Too practical to consider music as a career, Auldridge studied commercial art at the University of Maryland. After graduation, he worked at Souder and Associates, a commercial art firm in Bethesda, once located in the basement of the old Hiser Theater. He later worked at the Washington Star until the newspaper stopped publishing in 1981.

But Auldridge never stopped playing, creating a second career with the Seldom Scene—so-named because its members all had day jobs and so were “seldom seen” on the local music circuit. Auldridge has described those early days as more like a weekly card game than a commercial endeavor. Recalling some of the teasing that went on, even during performances, he says, “It’s been like kids in a tree house. I think this is one of the reasons guys become musicians. You never have to grow up.”

From 1971 to 1976, the Seldom Scene played every Thursday at the Red Fox Inn on Woodmont Avenue in Bethesda, until the Birchmere in Alexandria lured the band members away by tripling their pay.

When Auldridge lost his job at the Star, he decided to see if he could make a living with a guitar. With a wife and two small children, it was “scary,” he says, but he’d put aside some money. “When I realized after about six months that I hadn’t dipped into my savings,” he says he thought, “ ‘I’ll be damned, I’m a musician.’ I was afraid to even hope for that.”

Auldridge, who has lived in Silver Spring for 35 years, now plays with four or five bands, records for top country and bluegrass musicians and travels around the country promoting the resophonic guitar designed for him. “I’ve done recordings for 30 years, I have nine or 10 solo projects out and I’ve been on 250 albums of other people. That’s a real nice legacy,” he says. “But the guitar—this is huge to me.” He went through four or five prototypes with Beard Guitars before the instrument was exactly to his liking, and now he calls it “the best guitar in the world.”

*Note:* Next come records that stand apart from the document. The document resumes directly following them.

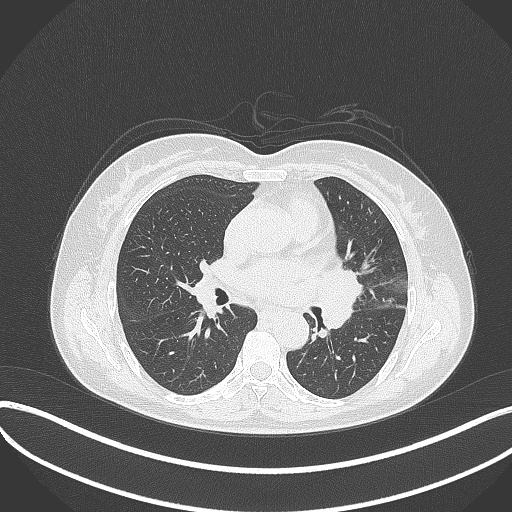
Chest CT, one axial slice. Position 186 of 373 along the scan axis. Reconstruction kernel B70f. 120 kVp. Lung window (W 1500 / L -600 HU). 1 mm slice thickness. 512 × 512 image matrix, field of view 400 × 400 mm. Patient: female, 54 years. Case-level facts recorded for this patient, not image findings: clinical TNM (as recorded): T2a N1 M0; histopathological grade: G3.
Outlined on this slice (bounding box drawn by a radiologist):
- lung tumour (recorded histology: small cell carcinoma): bounding box <319,265,369,336> (left, top, right, bottom; pixels)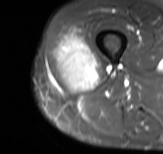
MRI of an extremity soft-tissue mass, one axial slice; slice 28 of 61 in the series (ordered by position); STIR; MR volume resampled by the dataset authors to the PET/CT grid (not the native acquisition matrix); 163 × 154 image matrix, field of view 159 × 150 mm. Male patient. Case-level facts recorded for this patient, not image findings: histological type: poorly differentiated synovial sarcoma; grade: high; site of the primary tumour: right buttock.
Outlined on this slice (expert contour drawn on MRI and transferred to this co-registered scan by the dataset authors):
- gross tumour volume including surrounding oedema: bounding box (x1, y1, x2, y2) in pixels: (55, 25, 99, 92)
- gross tumour volume (mass): (57, 36, 99, 92)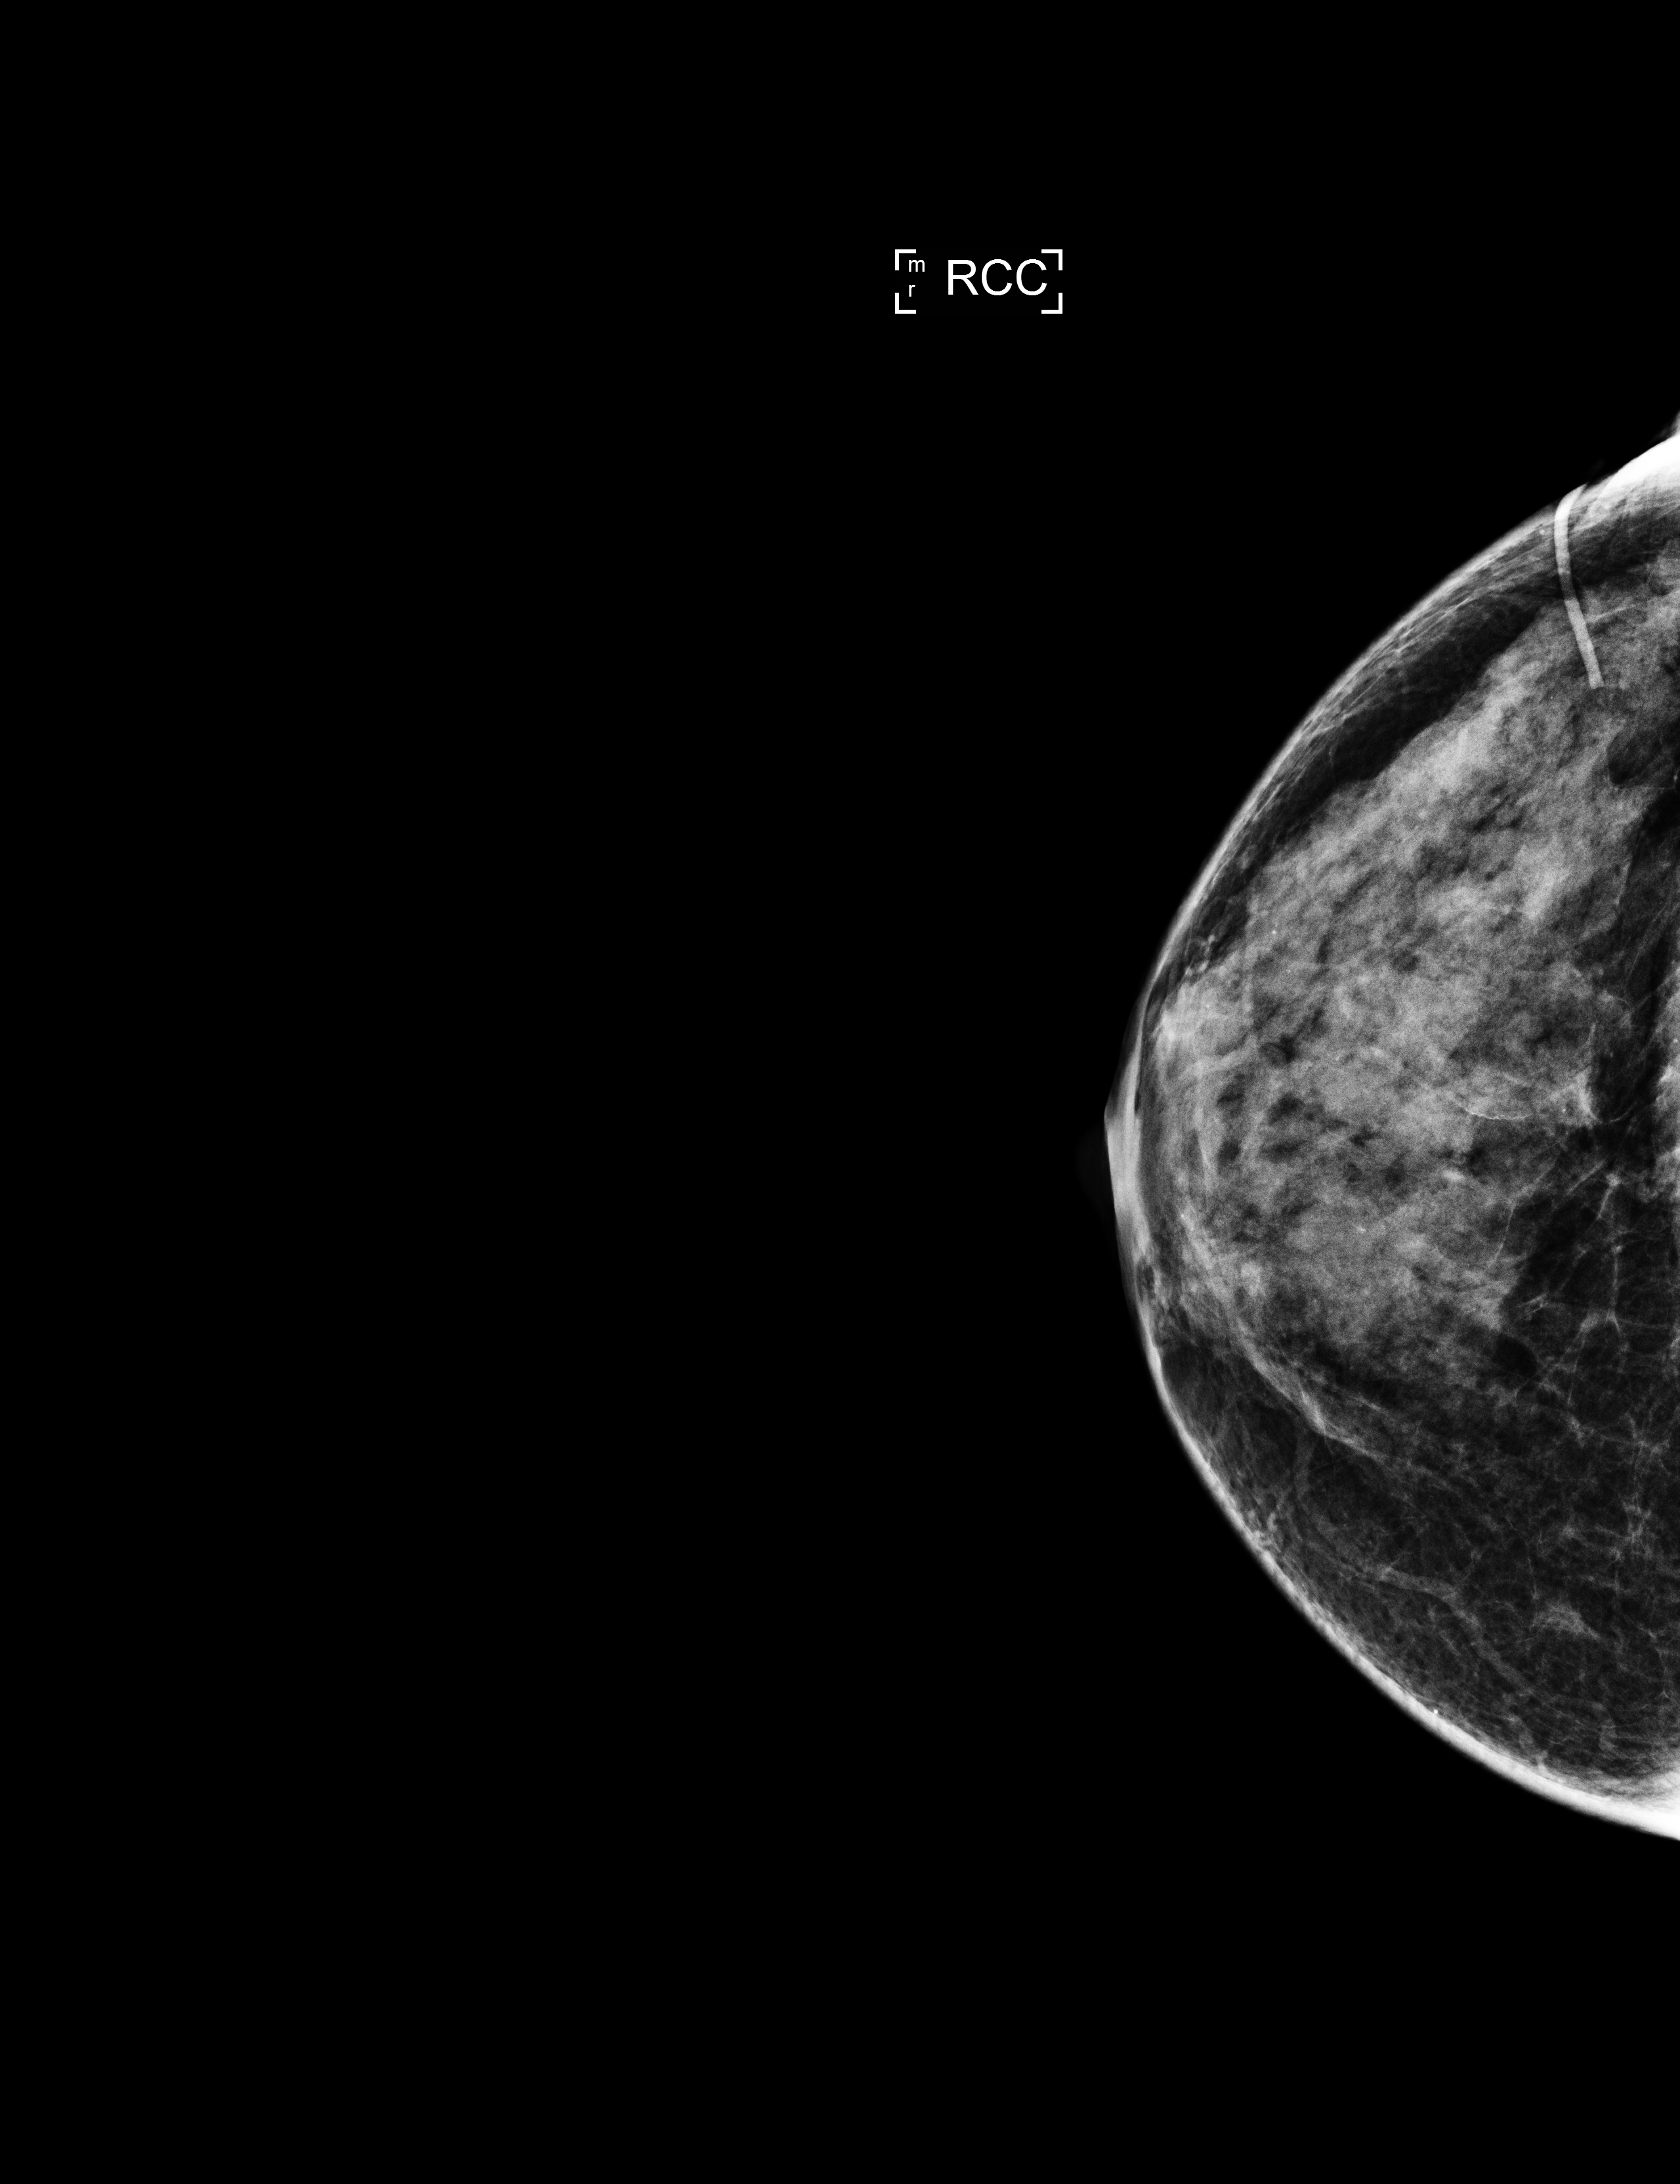
Annual screening mammography examination. Patient: female, 51 years.
Image type: full-field digital mammogram. Breast: right. Projection: craniocaudal (CC) view.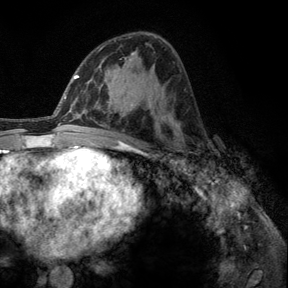
Breast MRI, one axial slice. Slice 73 of 140 in the series (ordered by position). Cropped to one breast. Dynamic contrast-enhanced series, time point 2 of 6 at this slice position (early post-contrast). 3 T. TE 2.8 ms, TR 7.8 ms. 1.2 mm slice thickness. 288 × 288 image matrix, field of view 191 × 191 mm. Female patient.
Annotated regions visible in this slice (semi-automatic segmentation, software-assisted and operator-edited):
- enhancing-tissue mask used for the functional tumour volume (all voxels passing the contrast-enhancement thresholds inside the analysis volume; usually the tumour): bounding box (x1, y1, x2, y2) in pixels: (176, 153, 190, 164)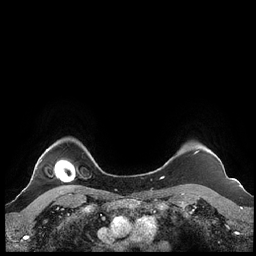
Breast MRI (dynamic contrast-enhanced), one axial slice. Slice 192 of 248 in the series (ordered by position). Dynamic contrast-enhanced series, time point 2 of 7 at this slice position (early post-contrast). 1.5 T. TE 1.9 ms, TR 4.1 ms. 0.8 mm slice thickness. 256 × 256 image matrix. Female patient.
Annotated regions visible in this slice (semi-automatic segmentation, software-assisted and operator-edited):
- enhancing-tissue mask used for the functional tumour volume (all voxels passing the contrast-enhancement thresholds inside the analysis volume; usually the tumour): box from (x=161, y=151) to (x=199, y=179) px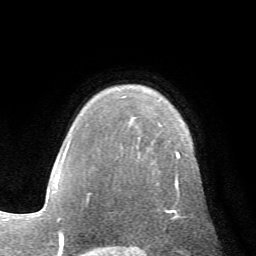
Breast MRI (dynamic contrast-enhanced), one axial slice. Position 48 of 72 along the scan axis. Cropped to one breast. Dynamic contrast-enhanced series, time point 2 of 7 at this slice position (early post-contrast). 1.5 T. TE 4.2 ms, TR 8.7 ms. 2.2 mm slice thickness. 256 × 256 image matrix. Female patient.
Outlined on this slice (semi-automatically segmented with operator editing):
- enhancing-tissue mask used for the functional tumour volume (all voxels passing the contrast-enhancement thresholds inside the analysis volume; usually the tumour): bounding box <87,151,180,219> (left, top, right, bottom; pixels)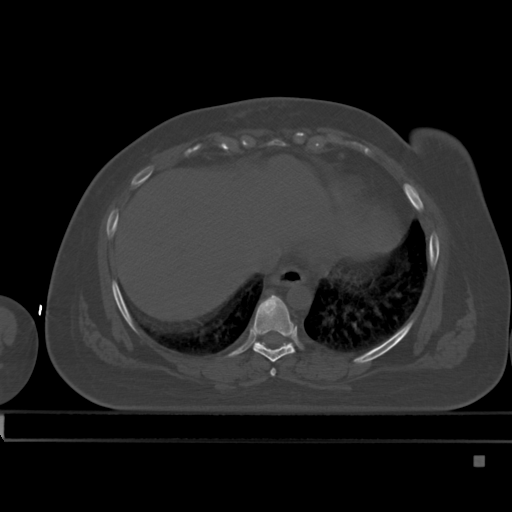
CT including the spine, one axial slice; position 274 of 495 along the scan axis; bone window (W 1800 / L 400 HU); 1.5 mm slice thickness; 512 × 512 image matrix, field of view 404 × 404 mm. Patient: female, 33 years. From the clinical record (not read from this slice): primary cancer: breast; vertebrae with lytic lesions (as recorded): T1.
Annotated regions visible in this slice (semi-automatic segmentation, software-assisted and operator-edited):
- T7 vertebra: bounding box [x1, y1, x2, y2] px = [270, 368, 276, 376]
- T8 vertebra: [252, 295, 295, 362]
- T9 vertebra: [253, 340, 289, 347]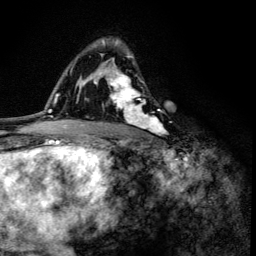
Breast MRI (dynamic contrast-enhanced), one axial slice. Slice 86 of 134 in the series (ordered by position). Cropped to one breast. Dynamic contrast-enhanced series, time point 2 of 6 at this slice position (early post-contrast). 3 T. TE 4.2 ms, TR 8.6 ms. 1.2 mm slice thickness. 256 × 256 image matrix, field of view 160 × 160 mm. Female patient.
Outlined on this slice (semi-automatic segmentation, software-assisted and operator-edited):
- enhancing-tissue mask used for the functional tumour volume (all voxels passing the contrast-enhancement thresholds inside the analysis volume; usually the tumour): bounding box <100,39,164,136> (left, top, right, bottom; pixels)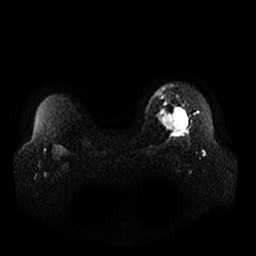
Breast MRI, one axial slice; position 26 of 32 along the scan axis; diffusion-weighted series; image 2 of 4 stored at this slice position (different b-values; order by instance number); 1.5 T; 4 mm slice thickness; 256 × 256 image matrix. Female patient.
Outlined on this slice (outlined manually by an expert reader):
- tumour on diffusion-weighted imaging: bounding box [x1, y1, x2, y2] px = [173, 108, 187, 133]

Even though Auldridge plays down the Grammy award for a CD that he did with nine other top dobro players, he does recognize his own artistry: “It thrills me to hear the music that can come out of my hands,” he says. But, onstage, he prefers his role as sideman. “I love it if I get applause, but that’s not why I do it,” he says. “I don’t play it for the reward. I play it because I cannot not play it.”

Philippe Varlet

For a Frenchman playing Gaelic music in an American bar, Philippe Varlet is as self-assured as any Irishman and for good reason. His friend and fellow musician Tina Eck of Cabin John once called him a “scary fiddle god” because his playing is so precise, and Rob Greenway of Takoma Park, who played with Varlet in the Blackthorn Ceili Band, refers to him as “a mighty force.” Varlet is on call for events at the Irish Embassy and has played for the White House, National Geographic and the Smithsonian. He’s done many festivals and private events and can be heard twice a week at Ri Ra Irish Pub in Bethesda.